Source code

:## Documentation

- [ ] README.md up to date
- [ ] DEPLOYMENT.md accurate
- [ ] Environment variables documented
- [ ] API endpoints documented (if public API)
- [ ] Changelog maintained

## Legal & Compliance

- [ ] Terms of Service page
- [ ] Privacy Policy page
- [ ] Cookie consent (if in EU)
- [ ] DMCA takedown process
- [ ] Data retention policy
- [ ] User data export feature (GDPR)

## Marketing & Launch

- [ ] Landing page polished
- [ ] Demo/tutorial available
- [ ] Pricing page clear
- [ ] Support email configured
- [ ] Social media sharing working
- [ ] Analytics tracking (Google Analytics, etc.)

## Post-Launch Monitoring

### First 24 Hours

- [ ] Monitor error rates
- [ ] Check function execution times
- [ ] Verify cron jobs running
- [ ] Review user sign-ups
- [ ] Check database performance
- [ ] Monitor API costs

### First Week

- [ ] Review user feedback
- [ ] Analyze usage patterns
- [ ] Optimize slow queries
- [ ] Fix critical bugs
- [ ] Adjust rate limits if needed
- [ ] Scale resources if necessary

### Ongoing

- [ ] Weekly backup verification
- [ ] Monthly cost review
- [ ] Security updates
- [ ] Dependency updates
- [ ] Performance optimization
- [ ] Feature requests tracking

****************

Work order: How many lines of the data above contain the word "page"? Reply with the number alone.

The answer: 4